If the tanking of the economy is tanking Trump’s political prospects, its revival might revive his re-election chances as well. Of course, reopening the economy should not be done for the sake of politics; it must only be done when documented and scientifically derived facts indicate that doing so will not endanger anyone’s health more than currently. Otherwise, a prematurely opened economy may make a horrific situation even worse: Infection—and death—rates may begin to climb again, destroying more lives and forcing an even more severe shutdown of the economy later this year. The impact of the economy on the election outcome should not be considered.
In the meantime, President Trump should confine himself to formal statements and speeches, carefully prepared by his staff. He reads them well, and under the right circumstances can be most impressive.

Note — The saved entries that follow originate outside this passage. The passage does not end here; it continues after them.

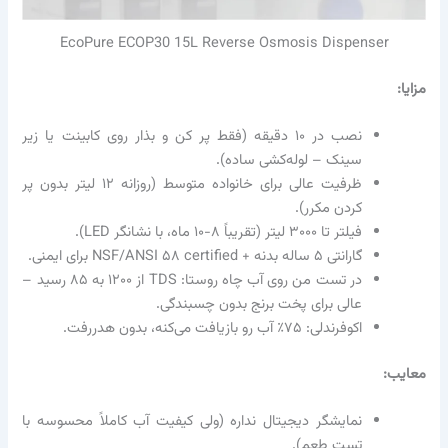
EcoPure ECOP30 15L Reverse Osmosis Dispenser
مزایا:
نصب در ۱۰ دقیقه (فقط پر کن و بذار روی کابینت یا زیر
سینک – لوله‌کشی ساده).
ظرفیت عالی برای خانواده متوسط (روزانه ۱۲ لیتر بدون پر
کردن مکرر).
فیلتر تا ۳۰۰۰ لیتر (تقریباً ۸-۱۰ ماه، با نشانگر LED).
گارانتی ۵ ساله بدنه + NSF/ANSI ۵۸ certified برای ایمنی.
در تست من روی آب چاه روستا: TDS از ۱۲۰۰ به ۸۵ رسید –
عالی برای پخت برنج بدون چسبندگی.
اکوفرندلی: ۷۵٪ آب رو بازیافت می‌کنه، بدون هدررفت.
معایب:
نمایشگر دیجیتال نداره (ولی کیفیت آب کاملاً محسوسه با
تست طعم).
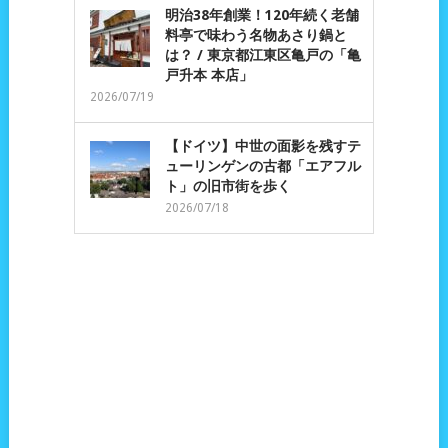
明治38年創業！120年続く老舗
料亭で味わう名物あさり鍋と
は？ / 東京都江東区亀戸の「亀
戸升本 本店」
2026/07/19
【ドイツ】中世の面影を残すテ
ューリンゲンの古都「エアフル
ト」の旧市街を歩く
2026/07/18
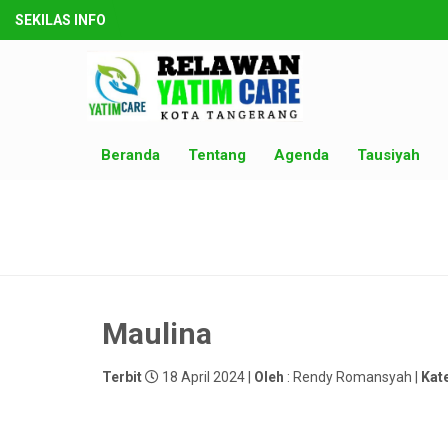
SEKILAS INFO
Beranda
Tentang
Agenda
Tausiyah
Maulina
Terbit
18 April 2024 |
Oleh
: Rendy Romansyah |
Kat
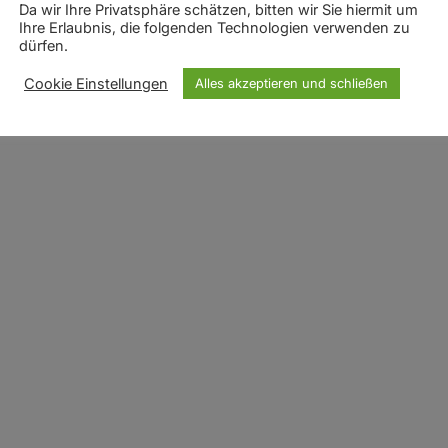
Da wir Ihre Privatsphäre schätzen, bitten wir Sie hiermit um
Ihre Erlaubnis, die folgenden Technologien verwenden zu
t? Oft liegt die eigentliche Schwierigkeit nicht nur an der S
dürfen.
 Gesprächen manchmal unsicher fühlst, zu lange nachdenkst
Cookie Einstellungen
Alles akzeptieren und schließen
Denn nicht immer fehlen nur Wörter oder Grammatik — oft spie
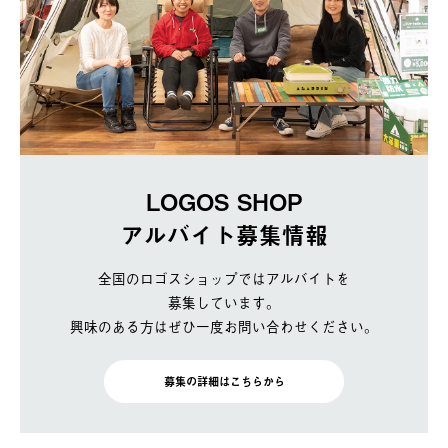
LOGOS SHOP
アルバイト募集情報
全国のロゴスショップではアルバイトを
募集しています。
興味のある方はぜひ一度お問い合わせください。
募集の詳細はこちらから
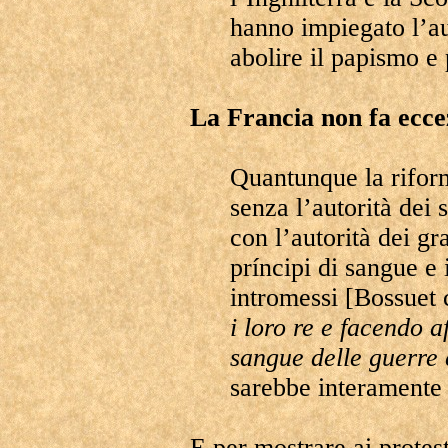
hanno impiegato l’a
abolire il papismo e 
La Francia non fa ecce
Quantunque la riform
senza l’autorità dei s
con l’autorità dei gra
príncipi di sangue e 
intromessi [Bossuet
i loro re e facendo a
sangue delle guerre c
sarebbe interamente 
E per mostrare ai protesta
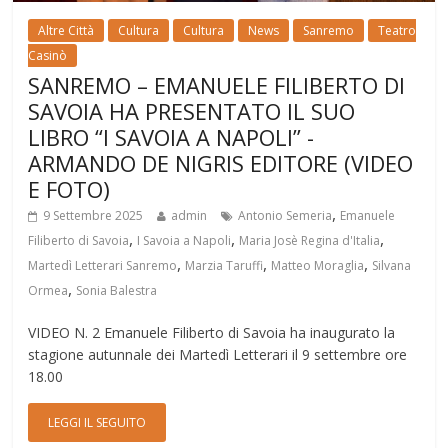
Altre Città
Cultura
Cultura
News
Sanremo
Teatro
Casinò
SANREMO – EMANUELE FILIBERTO DI
SAVOIA HA PRESENTATO IL SUO
LIBRO “I SAVOIA A NAPOLI” -
ARMANDO DE NIGRIS EDITORE (VIDEO
E FOTO)
,
9 Settembre 2025
admin
Antonio Semeria
Emanuele
,
,
,
Filiberto di Savoia
I Savoia a Napoli
Maria Josè Regina d'Italia
,
,
,
Martedì Letterari Sanremo
Marzia Taruffi
Matteo Moraglia
Silvana
,
Ormea
Sonia Balestra
VIDEO N. 2 Emanuele Filiberto di Savoia ha inaugurato la
stagione autunnale dei Martedì Letterari il 9 settembre ore
18.00
LEGGI IL SEGUITO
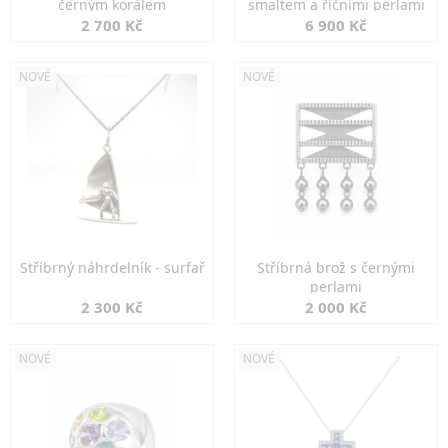
černým korálem
smaltem a říčními perlami
2 700 Kč
6 900 Kč
NOVÉ
NOVÉ
Stříbrný náhrdelník - surfař
Stříbrná brož s černými
perlami
2 300 Kč
2 000 Kč
NOVÉ
NOVÉ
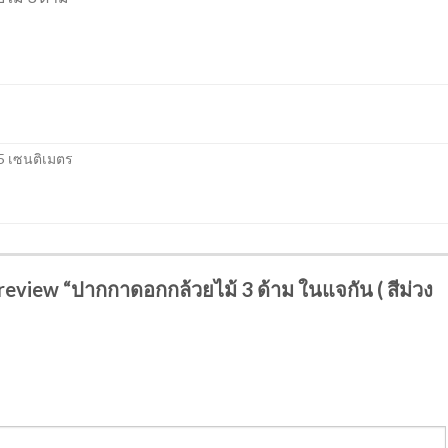
.5 เซนติเมตร
 review “ปากกาดอกกล้วยไม้ 3 ด้าม ในแจกัน ( สีม่วง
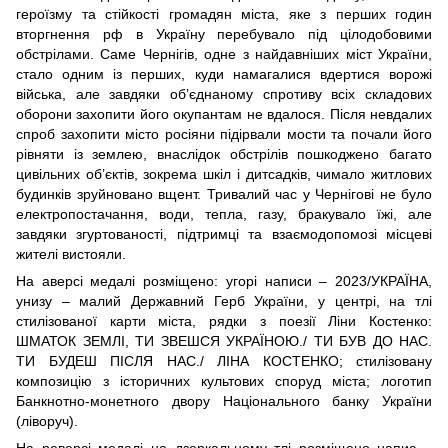
героїзму та стійкості громадян міста, яке з перших годин
вторгнення рф в Україну перебувало під цілодобовими
обстрілами. Саме Чернігів, одне з найдавніших міст України,
стало одним із перших, куди намагалися вдертися ворожі
війська, але завдяки об’єднаному спротиву всіх складових
оборони захопити його окупантам не вдалося. Після невдалих
спроб захопити місто росіяни підірвали мости та почали його
рівняти із землею, внаслідок обстрілів пошкоджено багато
цивільних об’єктів, зокрема шкіл і дитсадків, чимало житлових
будинків зруйновано вщент. Тривалий час у Чернігові не було
електропостачання, води, тепла, газу, бракувало їжі, але
завдяки згуртованості, підтримці та взаємодопомозі місцеві
жителі вистояли.
На аверсі медалі розміщено: угорі написи – 2023/УКРАЇНА,
унизу – малий Державний Герб України, у центрі, на тлі
стилізованої карти міста, рядки з поезії Ліни Костенко:
ШМАТОК ЗЕМЛІ, ТИ ЗВЕШСЯ УКРАЇНОЮ./ ТИ БУВ ДО НАС.
ТИ БУДЕШ ПІСЛЯ НАС./ ЛІНА КОСТЕНКО; стилізовану
композицію з історичних культових споруд міста; логотип
Банкнотно-монетного двору Національного банку України
(ліворуч).
На реверсі медалі на дзеркальному тлі розміщено напис –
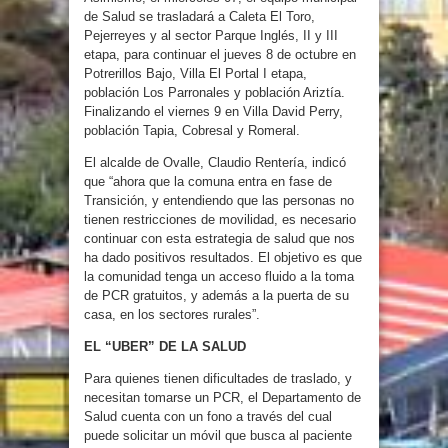
de Salud se trasladará a Caleta El Toro,
Pejerreyes y al sector Parque Inglés, II y III
etapa, para continuar el jueves 8 de octubre en
Potrerillos Bajo, Villa El Portal I etapa,
población Los Parronales y población Ariztía.
Finalizando el viernes 9 en Villa David Perry,
población Tapia, Cobresal y Romeral.
El alcalde de Ovalle, Claudio Rentería, indicó
que “ahora que la comuna entra en fase de
Transición, y entendiendo que las personas no
tienen restricciones de movilidad, es necesario
continuar con esta estrategia de salud que nos
ha dado positivos resultados. El objetivo es que
la comunidad tenga un acceso fluido a la toma
de PCR gratuitos, y además a la puerta de su
casa, en los sectores rurales”.
EL “UBER” DE LA SALUD
Para quienes tienen dificultades de traslado, y
necesitan tomarse un PCR, el Departamento de
Salud cuenta con un fono a través del cual
puede solicitar un móvil que busca al paciente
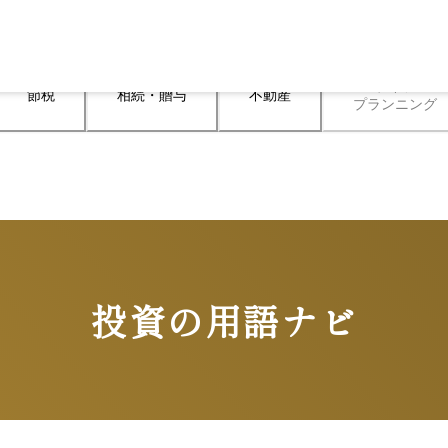
ライフ

節税
相続・贈与
不動産
プランニング
投資の用語ナビ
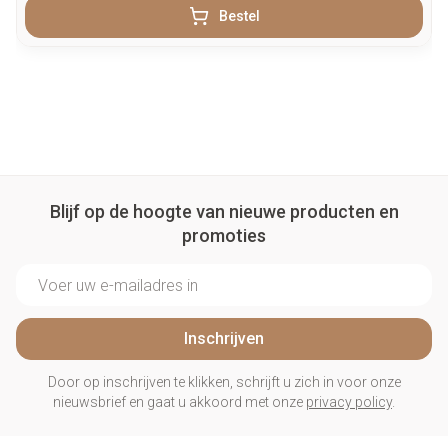
Bestel
Blijf op de hoogte van nieuwe producten en
promoties
E-mail adres
Inschrijven
Door op inschrijven te klikken, schrijft u zich in voor onze
nieuwsbrief en gaat u akkoord met onze
privacy policy
.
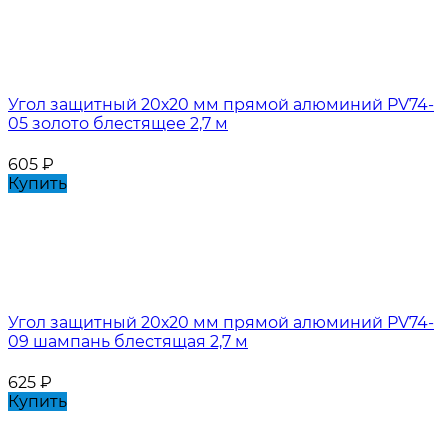
Угол защитный 20х20 мм прямой алюминий PV74-
05 золото блестящее 2,7 м
605
₽
Купить
Угол защитный 20х20 мм прямой алюминий PV74-
09 шампань блестящая 2,7 м
625
₽
Купить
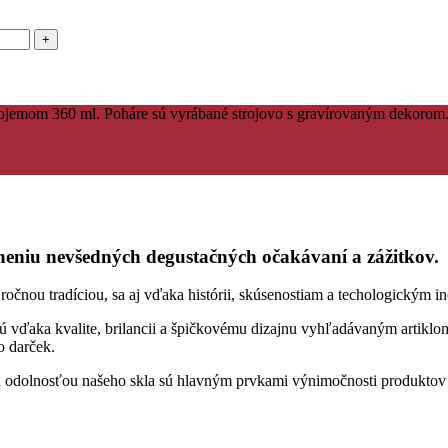
bjemom 360 ml. Poháre sú vyrábané strojovo s gravírovaným dekorom. 
niu nevšedných degustačných očakávaní a zážitkov.
ou tradíciou, sa aj vďaka histórii, skúsenostiam a techologickým ino
sú vďaka kvalite, brilancii a špičkovému dizajnu vyhľadávaným artiklom
o darček.
ou a odolnosťou našeho skla sú hlavným prvkami výnimočnosti produkt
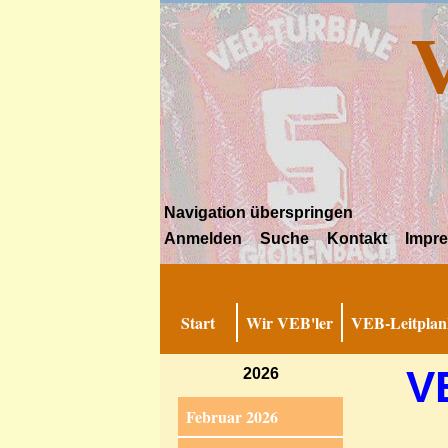
Navigation überspringen
Anmelden
Suche
Kontakt
Impr
Start
Wir VEB'ler
VEB-Leitplan
V
2026
Februar 2026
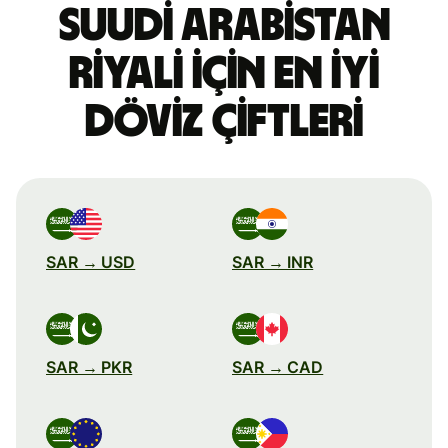
Suudi Arabistan
riyali için en iyi
döviz çiftleri
SAR → USD
SAR → INR
SAR → PKR
SAR → CAD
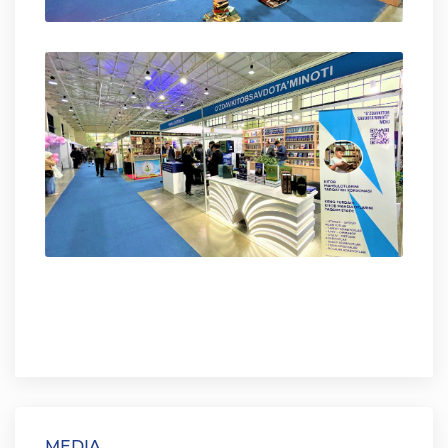
MEDIA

His State of the Union address earlier this year was outstanding.
But Trump should turn the responsibility for day to day communication with the public over to Vice President Pence, who’s a more competent communicator. After all, he was a radio talk show host before entering politics to become a congressman and governor, he’s won bipartisan praise from the states’ governors, and few critics deny his competence or command of the issues. He’ll be an outstanding spokesman for the Trump administration.
Will these measures help the GOP? Who knows? We certainly won’t, until Election Day. But it’s difficult (for me, at least), to see how a fact-based approach to reviving the American economy will make things any worse for the GOP. Besides, these measures should make America better, and that’s what really counts.
Malcolm L. Cross has lived in Stephenville and taught politics and government at Tarleton since 1987. His political and civic activities include service on the Stephenville City Council (2000-2014) and on the Erath County Republican Executive Committee (1990 to the present). He was Mayor Pro Tem of Stephenville from 2008 to 2014. He is a member of St. Luke’s Episcopal Church and the Stephenville Rotary Club, and does volunteer work for the Boy Scouts of America. Views expressed in this column are his and do not reflect those of The Flash as a whole.